Before Thanksgiving, he said if the numbers continue to spike COVID-19 mandates could be forthcoming. But, despite averaging 185 cases a day in Albany County, with a stretch of four days where new cases topping 200, he said enforcement is all but impossible and mandates upstate would do little good unless it is a regional approach encompassing many different counties.
He commended New York City for implementing restrictions like requiring a vaccine to enter public spaces, but it would not do any good for Albany County to try something like that unless the neighboring counties follow suit.
“New York City is contained. If I do certain restrictions are you going to shop here or go to a restaurant here or are you going to go somewhere with less restrictions. “We have protocols in place and I don’t see that changing. We don’t want to do mandates but we hope this will get people to look at COVID again and do the right thing. To wear a mask when out, to cough in my arm and to keep six feet apart.”
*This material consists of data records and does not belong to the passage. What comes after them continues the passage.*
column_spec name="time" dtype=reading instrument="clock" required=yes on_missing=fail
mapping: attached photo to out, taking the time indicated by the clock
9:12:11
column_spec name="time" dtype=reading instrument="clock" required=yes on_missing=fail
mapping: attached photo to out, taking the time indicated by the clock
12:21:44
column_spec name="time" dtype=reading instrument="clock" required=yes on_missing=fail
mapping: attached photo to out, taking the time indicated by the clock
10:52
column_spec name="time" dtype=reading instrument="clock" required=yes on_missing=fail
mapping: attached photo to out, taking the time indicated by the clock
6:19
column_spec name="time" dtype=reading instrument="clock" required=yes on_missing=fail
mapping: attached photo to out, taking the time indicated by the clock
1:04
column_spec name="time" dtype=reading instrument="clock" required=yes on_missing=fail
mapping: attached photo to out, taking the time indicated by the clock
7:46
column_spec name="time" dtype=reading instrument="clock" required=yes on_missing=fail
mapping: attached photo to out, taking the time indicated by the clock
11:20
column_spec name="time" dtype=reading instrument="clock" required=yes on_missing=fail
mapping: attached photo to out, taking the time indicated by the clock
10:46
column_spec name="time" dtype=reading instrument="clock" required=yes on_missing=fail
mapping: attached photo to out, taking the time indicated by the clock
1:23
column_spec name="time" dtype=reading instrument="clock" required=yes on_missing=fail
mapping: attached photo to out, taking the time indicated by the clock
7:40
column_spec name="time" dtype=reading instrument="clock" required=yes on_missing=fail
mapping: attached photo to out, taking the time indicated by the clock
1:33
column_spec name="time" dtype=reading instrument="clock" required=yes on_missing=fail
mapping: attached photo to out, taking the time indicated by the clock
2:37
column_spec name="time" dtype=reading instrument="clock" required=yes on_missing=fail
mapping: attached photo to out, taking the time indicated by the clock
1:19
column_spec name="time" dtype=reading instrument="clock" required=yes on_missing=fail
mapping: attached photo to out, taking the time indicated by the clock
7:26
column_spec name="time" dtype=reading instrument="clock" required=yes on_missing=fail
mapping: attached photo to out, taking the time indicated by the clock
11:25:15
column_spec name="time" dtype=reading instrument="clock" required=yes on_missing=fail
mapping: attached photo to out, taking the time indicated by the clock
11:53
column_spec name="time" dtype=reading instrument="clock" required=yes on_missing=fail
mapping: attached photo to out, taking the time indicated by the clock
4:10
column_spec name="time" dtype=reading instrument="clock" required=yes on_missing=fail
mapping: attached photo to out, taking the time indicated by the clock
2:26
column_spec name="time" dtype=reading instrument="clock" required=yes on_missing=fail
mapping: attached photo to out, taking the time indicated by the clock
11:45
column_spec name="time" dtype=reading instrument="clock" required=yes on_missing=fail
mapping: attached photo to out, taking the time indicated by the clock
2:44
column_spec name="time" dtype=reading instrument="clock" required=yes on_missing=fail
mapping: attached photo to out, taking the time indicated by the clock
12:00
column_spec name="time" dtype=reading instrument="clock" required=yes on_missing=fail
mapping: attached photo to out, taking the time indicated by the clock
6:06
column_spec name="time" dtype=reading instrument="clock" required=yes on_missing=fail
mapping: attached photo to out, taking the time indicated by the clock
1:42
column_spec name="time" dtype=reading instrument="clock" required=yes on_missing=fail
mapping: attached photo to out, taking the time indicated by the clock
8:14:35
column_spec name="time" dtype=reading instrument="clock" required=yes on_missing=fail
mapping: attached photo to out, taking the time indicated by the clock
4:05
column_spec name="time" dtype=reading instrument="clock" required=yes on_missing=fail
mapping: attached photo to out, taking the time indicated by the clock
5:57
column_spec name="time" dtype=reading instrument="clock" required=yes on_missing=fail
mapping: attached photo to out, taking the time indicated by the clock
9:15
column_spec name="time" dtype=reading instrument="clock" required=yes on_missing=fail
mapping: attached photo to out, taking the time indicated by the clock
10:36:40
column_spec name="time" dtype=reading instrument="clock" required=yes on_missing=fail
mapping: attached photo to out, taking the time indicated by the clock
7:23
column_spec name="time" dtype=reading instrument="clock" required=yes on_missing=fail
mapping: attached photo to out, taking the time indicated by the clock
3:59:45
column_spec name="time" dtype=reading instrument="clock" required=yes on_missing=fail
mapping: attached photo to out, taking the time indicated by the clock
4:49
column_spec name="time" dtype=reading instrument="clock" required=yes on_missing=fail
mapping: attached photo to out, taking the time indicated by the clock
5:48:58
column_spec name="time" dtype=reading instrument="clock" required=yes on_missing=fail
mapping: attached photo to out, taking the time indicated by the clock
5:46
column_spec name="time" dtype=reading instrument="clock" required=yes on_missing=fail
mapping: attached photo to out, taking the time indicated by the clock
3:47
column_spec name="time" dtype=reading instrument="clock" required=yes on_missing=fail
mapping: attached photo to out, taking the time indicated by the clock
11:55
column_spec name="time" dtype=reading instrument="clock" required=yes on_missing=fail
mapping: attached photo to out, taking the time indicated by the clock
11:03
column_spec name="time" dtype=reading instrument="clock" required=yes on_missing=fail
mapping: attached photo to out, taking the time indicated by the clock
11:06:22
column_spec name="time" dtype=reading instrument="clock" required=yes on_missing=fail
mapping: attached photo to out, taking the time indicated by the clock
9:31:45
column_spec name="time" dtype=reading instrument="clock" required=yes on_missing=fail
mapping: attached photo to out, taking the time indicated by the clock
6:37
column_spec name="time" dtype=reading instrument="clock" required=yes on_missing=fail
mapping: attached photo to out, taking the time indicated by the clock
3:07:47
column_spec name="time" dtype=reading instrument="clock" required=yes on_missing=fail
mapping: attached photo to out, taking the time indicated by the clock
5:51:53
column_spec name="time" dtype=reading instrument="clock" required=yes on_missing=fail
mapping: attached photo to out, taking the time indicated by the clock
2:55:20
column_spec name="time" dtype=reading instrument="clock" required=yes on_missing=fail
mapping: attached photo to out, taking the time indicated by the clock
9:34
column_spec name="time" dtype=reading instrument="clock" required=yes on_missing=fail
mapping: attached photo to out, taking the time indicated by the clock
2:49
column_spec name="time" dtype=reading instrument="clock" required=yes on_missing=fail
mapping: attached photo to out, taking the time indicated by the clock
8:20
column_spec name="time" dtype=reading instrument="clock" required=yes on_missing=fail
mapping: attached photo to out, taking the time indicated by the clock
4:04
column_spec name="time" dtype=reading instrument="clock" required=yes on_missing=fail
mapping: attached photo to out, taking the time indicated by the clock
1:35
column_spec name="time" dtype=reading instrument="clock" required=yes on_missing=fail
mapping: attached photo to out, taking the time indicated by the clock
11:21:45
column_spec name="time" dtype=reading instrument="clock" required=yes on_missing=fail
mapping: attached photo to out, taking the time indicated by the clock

He made the announcement, or a non-announcement, during a joint press conference with Schenectady County Manager Rory Flurman on Tuesday, Dec. 7. Noticeably absent were representatives from the other six counties in the Capital District region — Rensselaer, Saratoga, Washington, Warren, Columbia and Greene.
“When we first started with COVID it was test, track and isolate. The minute the vaccine hit, it was a game changer. Our public health departments are so busy with those efforts, to circle back and mandate an individual to wear masks it is analogous to the travel restrictions when we were responsible for telling people to not travel to another state or travel to another county,” Fluman said. “It was nearly impossible to execute that. We relied on the public stage to encourage people to not do those things.”
In Albany County there is a mask mandate for all county owned buildings and a number of business require masks for anyone not vaccinated. There is no official enforcement policy in place, however, and more restrictions would all but be impossible to enforce, McCoy said.
Since Thanksgiving, there have been 1,869 new COVID-19 cases in Albany County with 85 new hospitalizations and 14 deaths attributed to COVID. Over the same time last year, there were 1,553 new cases, 146 new hospitalizations and 21 deaths.
“There were more infections in 2021 but fewer hospitalizations and deaths and you can attribute that to people getting vaccines and booster shots,” McCoy said. “But people ask why there are more infections and it’s because nobody is wearing a mask and nobody is staying six feet apart. “A vaccine will not guarantee you will not get sick but it will help prevent you from having to go into the hospital and it will prevent death.”
He said hospitalizations are the key and recently a number of hospitals in the Capital District and beyond have limited elected surgeries to reserve space for COVID patients. As of Tuesday, there were 52 Albany County residents hospitalized, an increase of eight since Monday, with 11 in the ICU, an increase of four since Monday.
Of the 52 currently hospitalized, 69 percent are not vaccinated, 2 percent are partially vaccinated and 20 percent are fully vaccinated. Of the 22 county residents who died of COVID in November, 59 percent were not vaccinated and 41 percent were fully vaccinated.
From Monday to Tuesday, a man in his 40 died of COVID bringing the county death toll to 454 since the pandemic took hold in March, 2020.